I THINK ????? the barreled action was then fit with a very nicely inletted secondary Sako style 98 Trigger with a recessed pocket for the safety button to nestle into. The inletted mortise for the Sako style trigger and the an original 98 trigger require a very similar inlet footprint so we have to assume the Sako unit was the 2nd trigger unit fit into this stock.
Now For some reason that is not at all clear the Sako trigger assembly was then modified in such a way to keep the safety in the FIRE position permanently, So the rearward, falling sear block would not rotate into the SAFE position on this trigger unit. I could not move it at all, it has been completely deactivated.
A lot of keen effort has been expelled to properly install this Sako trigger unit such as to machine and then hand file a slot through the tang to allow the bolt lock feature to operate as designed. Which then begs the question if you de-activate the SAFE position mechanically and freeze the mechanisms rearward movement so it can't move reward.
What was the goal ?
It would have been nice to install and original looking Oberndorf style bolt knob but with the proper geometry to clear the scopes ocular bell as seen so often since the early seventies.

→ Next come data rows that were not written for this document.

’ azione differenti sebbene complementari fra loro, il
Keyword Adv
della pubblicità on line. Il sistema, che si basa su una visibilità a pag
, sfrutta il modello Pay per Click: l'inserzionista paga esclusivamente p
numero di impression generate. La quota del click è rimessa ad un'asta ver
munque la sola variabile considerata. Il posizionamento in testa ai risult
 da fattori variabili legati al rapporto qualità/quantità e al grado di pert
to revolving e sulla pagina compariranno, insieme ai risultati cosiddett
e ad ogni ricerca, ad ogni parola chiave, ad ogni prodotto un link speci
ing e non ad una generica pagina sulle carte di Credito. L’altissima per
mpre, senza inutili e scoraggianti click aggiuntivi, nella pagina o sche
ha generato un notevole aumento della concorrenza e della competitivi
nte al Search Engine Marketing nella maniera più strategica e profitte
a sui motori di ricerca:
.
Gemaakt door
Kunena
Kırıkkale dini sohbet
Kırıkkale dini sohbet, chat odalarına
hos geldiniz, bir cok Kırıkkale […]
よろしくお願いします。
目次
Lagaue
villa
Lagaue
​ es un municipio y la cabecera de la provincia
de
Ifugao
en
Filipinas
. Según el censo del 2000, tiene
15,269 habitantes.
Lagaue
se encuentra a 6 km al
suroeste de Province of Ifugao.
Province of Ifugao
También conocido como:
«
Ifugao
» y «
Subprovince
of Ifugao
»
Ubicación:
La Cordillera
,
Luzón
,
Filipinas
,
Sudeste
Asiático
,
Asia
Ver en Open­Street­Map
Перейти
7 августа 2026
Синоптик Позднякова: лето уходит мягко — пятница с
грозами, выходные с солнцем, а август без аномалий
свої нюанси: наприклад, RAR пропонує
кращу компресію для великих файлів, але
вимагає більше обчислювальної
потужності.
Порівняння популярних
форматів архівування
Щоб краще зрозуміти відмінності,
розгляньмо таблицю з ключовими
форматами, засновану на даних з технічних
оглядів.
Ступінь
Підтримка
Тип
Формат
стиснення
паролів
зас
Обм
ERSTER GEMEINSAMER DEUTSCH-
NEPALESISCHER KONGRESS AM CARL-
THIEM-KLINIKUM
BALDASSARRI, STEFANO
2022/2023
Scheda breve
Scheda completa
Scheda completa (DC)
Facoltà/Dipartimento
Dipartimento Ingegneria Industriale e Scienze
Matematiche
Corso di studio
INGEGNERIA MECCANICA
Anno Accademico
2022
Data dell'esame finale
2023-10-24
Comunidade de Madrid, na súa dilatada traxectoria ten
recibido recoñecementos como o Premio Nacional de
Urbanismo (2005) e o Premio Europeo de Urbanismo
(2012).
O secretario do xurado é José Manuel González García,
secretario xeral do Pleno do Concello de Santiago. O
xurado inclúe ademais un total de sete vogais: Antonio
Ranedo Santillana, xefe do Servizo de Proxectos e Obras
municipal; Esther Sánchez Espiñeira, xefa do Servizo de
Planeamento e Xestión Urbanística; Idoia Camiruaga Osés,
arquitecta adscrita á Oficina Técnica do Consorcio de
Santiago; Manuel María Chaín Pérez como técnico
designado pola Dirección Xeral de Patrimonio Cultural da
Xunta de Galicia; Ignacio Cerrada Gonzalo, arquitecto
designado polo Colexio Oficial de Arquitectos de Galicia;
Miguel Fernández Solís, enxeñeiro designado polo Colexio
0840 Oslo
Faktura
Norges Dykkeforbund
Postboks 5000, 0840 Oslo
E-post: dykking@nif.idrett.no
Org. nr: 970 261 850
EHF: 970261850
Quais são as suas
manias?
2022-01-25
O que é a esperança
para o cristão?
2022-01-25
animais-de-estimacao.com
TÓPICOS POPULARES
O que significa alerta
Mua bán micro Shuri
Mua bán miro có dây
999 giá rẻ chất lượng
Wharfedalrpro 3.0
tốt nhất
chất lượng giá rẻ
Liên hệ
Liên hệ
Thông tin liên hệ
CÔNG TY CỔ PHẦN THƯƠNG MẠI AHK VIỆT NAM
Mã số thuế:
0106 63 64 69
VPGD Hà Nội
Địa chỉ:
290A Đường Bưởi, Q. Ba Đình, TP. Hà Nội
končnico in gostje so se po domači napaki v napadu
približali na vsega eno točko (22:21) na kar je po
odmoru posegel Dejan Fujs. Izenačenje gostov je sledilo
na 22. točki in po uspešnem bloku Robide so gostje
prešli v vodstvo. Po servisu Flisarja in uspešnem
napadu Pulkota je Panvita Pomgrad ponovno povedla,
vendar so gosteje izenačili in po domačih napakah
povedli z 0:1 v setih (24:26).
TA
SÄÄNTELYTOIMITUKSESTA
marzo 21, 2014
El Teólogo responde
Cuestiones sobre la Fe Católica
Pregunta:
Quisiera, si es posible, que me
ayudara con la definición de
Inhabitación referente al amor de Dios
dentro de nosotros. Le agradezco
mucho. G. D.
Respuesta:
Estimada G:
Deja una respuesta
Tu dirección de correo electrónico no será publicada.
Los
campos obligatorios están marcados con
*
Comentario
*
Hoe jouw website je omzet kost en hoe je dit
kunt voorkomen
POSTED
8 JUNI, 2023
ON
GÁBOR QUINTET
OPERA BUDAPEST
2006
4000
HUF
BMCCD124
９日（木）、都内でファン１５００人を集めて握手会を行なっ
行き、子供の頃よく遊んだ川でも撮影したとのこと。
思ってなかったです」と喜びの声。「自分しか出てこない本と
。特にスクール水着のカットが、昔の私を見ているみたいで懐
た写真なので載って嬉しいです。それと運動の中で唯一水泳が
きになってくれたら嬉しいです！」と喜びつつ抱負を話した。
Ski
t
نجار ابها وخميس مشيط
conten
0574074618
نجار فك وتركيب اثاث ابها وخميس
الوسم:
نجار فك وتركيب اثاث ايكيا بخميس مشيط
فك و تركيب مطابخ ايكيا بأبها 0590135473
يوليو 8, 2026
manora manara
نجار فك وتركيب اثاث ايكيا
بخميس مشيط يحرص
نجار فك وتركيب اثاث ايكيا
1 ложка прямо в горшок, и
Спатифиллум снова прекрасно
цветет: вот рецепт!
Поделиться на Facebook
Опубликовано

Another question is instead of removing the original wing safety altogether and perhaps plugging the cavity at the rear of the original shroud/sleeve they choose to leave the safety wing in place. If this rifle is carried in the field with the scope in place it's again either on SAFE or FIRE until you remove the scope and rotate the original wing into the desired position then replace the scope.
Did someone really signed off on this ?
As a new stock is being made to replace the original the Stock Maker requested I sort out the safety-trigger issue as we're starting with a clean slate. The rifle will now a a conventional 2 position wing safety to clear the scopes Ocular bell and a 3rd trigger installed which is a Swift Blackburn trigger unit.
Now if we could just get someone like Steve Heilmann to replace the forged bolt handle with a proper looking conversion for scope we'd be in tall cotton. These are just one guys thoughts.
Its a grand old rifle and needs to go into the field again.